LA STORIA. Barbara, campionessa di Pallavolo, e la sua vita ritrovata grazie al dono della mamma
di Barbara Perpenti
Non lo faccio per mettermi in vetrina, ma per essere voce per chi non ha voce.
Sono Barbara e nel 2015 ricevetti un bellissimo dono: il rene di mia madre che per ben due volte mi donò la vita!
La mia malattia si manifestò nel corso del 2014 come un fulmine a ciel sereno. La sentenza del nefrologo Dott. Stefano Chiaramonte (all’epoca responsabile del Centro Trapianti di Vicenza) fu impietosa: “I tuoi reni non funzionano più, la dialisi è l’unico modo che hai per continuare a vivere”. Non mi va di raccontare o esprimere cosa si provi durante le sedute dialitiche e non spetta a me farlo. Racconto di me per essere di stimolo per chi sta soffrendo, per dare speranza a chi è in attesa d’organo, per dare coraggio a chi può donare e per ultimo, ma non ultimo, per rendere grazie a tutti i donatori.
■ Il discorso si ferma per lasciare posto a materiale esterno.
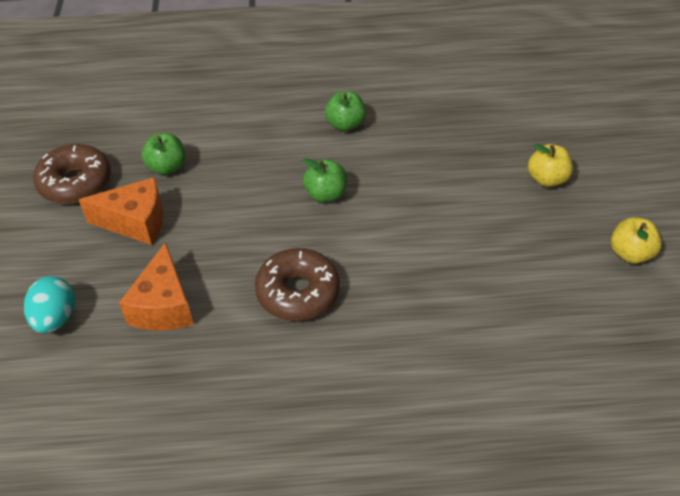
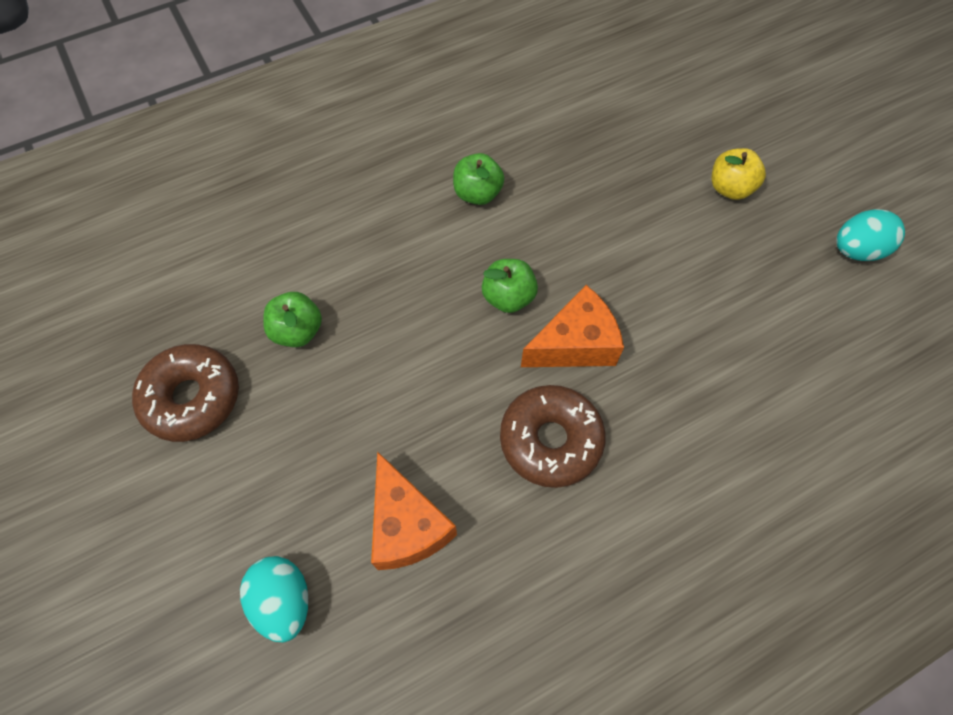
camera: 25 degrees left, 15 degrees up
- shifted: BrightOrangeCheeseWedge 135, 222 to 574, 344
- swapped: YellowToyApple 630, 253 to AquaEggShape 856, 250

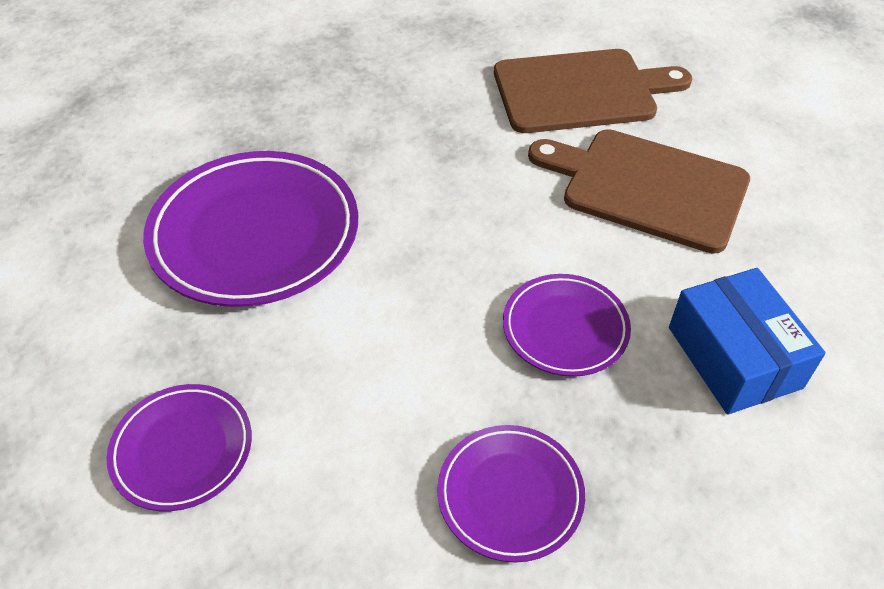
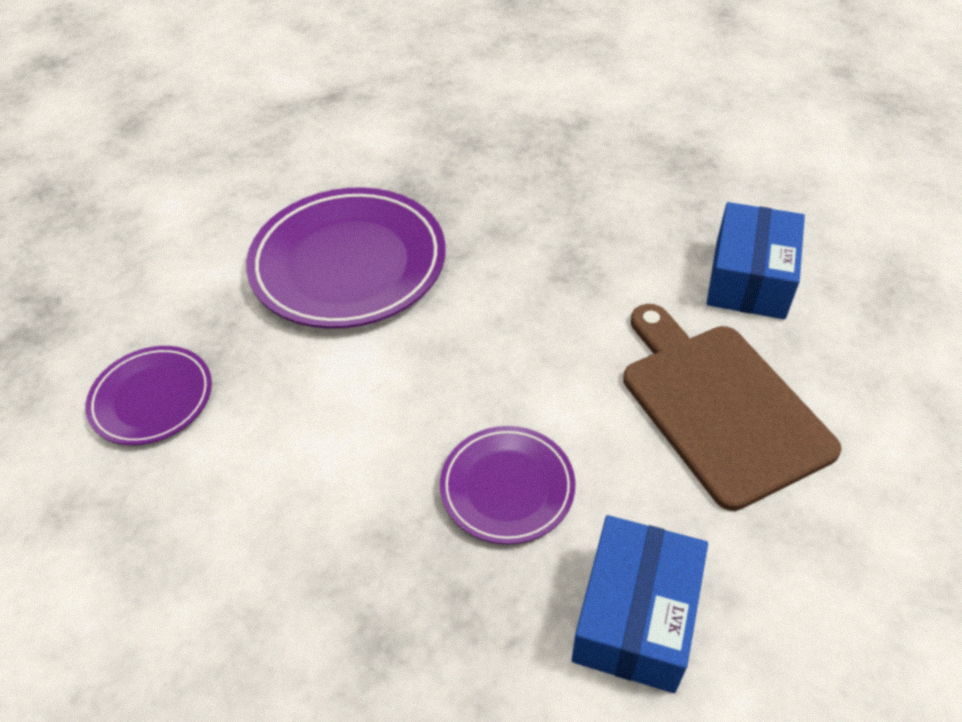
camera: 40 degrees right, 0 degrees up
- swapped: DarkBrownChoppingBoard 581, 91 to CobaltPackage 749, 278
- gone: VioletFlatDish 510, 495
Fui ricoverata a dicembre del 2014 con sintomi di mal di testa e vomito. Nella mattinata del 31 dicembre 2014, mi fu posizionato un catetere venoso centrale (dispositivo medico utilizzato nell’emodialisi) e nel pomeriggio arrivò la mia prima seduta di dialisi. Da persona attiva e sportiva, mi ritrovai tre pomeriggi alla settimana in ospedale per la dialisi che, tra una cosa e l’altra, durava quattro ore. La mia vita era finita. Il mondo mi crollò addosso e più nulla aveva un senso. Chiesi quindi al nefrologo se ci fosse un rimedio alla dialisi e, l’unica via d’uscita da lui proposta, fu il trapianto.
Sin da subito entrambi i genitori si offrirono volontari a donare il proprio rene e fu proprio il Dott. Stefano Chiaramonte a scegliere quale donatrice mia madre. Così, il 28 aprile 2015 ricevetti il grande dono.
Otto mesi dopo il trapianto, la Presidente provinciale di AIDO Vicenza, Paola Beggio, mi invitò a vedere una partita di volley di una squadra di trapiantati e dializzati.
Declinai l’invito dicendo a Paola che io non sarei andata a vedere una partita senza poter giocare. E… detto fatto! Nel giro di qualche giorno ricevetti la telefonata della responsabile della Nazionale Italiana di Trapiantati e Dializzati di ANED Onlus ed il mese successivo mi ritrovai a Trieste, a giocare la mia prima partita con loro. Pallavolista da anni, inizialmente nel volley femminile, poi nell’amatoriale misto. Lasciai la pallavolo quando mi ammalai. Il fatto di poter tornare a giocare a pallavolo, per me era un’ulteriore vittoria.
Mi piace sempre riportare una bellissima frase di un mio compagno di squadra: “Quando scendiamo sul parquet non siamo solo sei pallavolisti, ma dodici persone: sei atleti e sei donatori”.
Con la nazionale partecipai a due edizioni dei World Transplant Games. Nel 2017 a Malaga – in Spagna - dove salimmo sul podio con la medaglia di bronzo. E, nel 2019 a Newcastle – in Inghilterra – dove vincemmo la medaglia d’oro.
La cosa che mi colpì di più ai giochi mondiali è stata vedere atleti arrivare primi, salire sul podio e rifiutare la medaglia dicendo “io la mia medaglia d’oro l’ho già vinta: ho vinto il trapianto, ho vinto la vita!”.
Spesso mi viene chiesto cosa si provi ad essere campioni del mondo. Ma quella medaglia non ha per me un significato sportivo, per me rappresenta la vita che vince sulla malattia. La mattina successiva la vittoria, infatti, mi ritrovai ad osservare quella medaglia in tutte le tue sfaccettature. In quel momento mi ritrovai a pensare, ad una ad una, tutte le persone che conobbi nella malattia, tante delle quali non ce l’hanno fatta. Con il pensiero dedicai quindi quella vittoria a tutte le persone che ho conosciuto e che non ci sono più! Persone che hanno camminato al mio fianco e che mi hanno fatto tirar fuori tutta la mia grinta.
Avrei potuto fare a meno di raccontare di me e sintetizzare il tutto con una semplice frase ma di grande significato: “Io sono qui perché il trapianto è vita!”.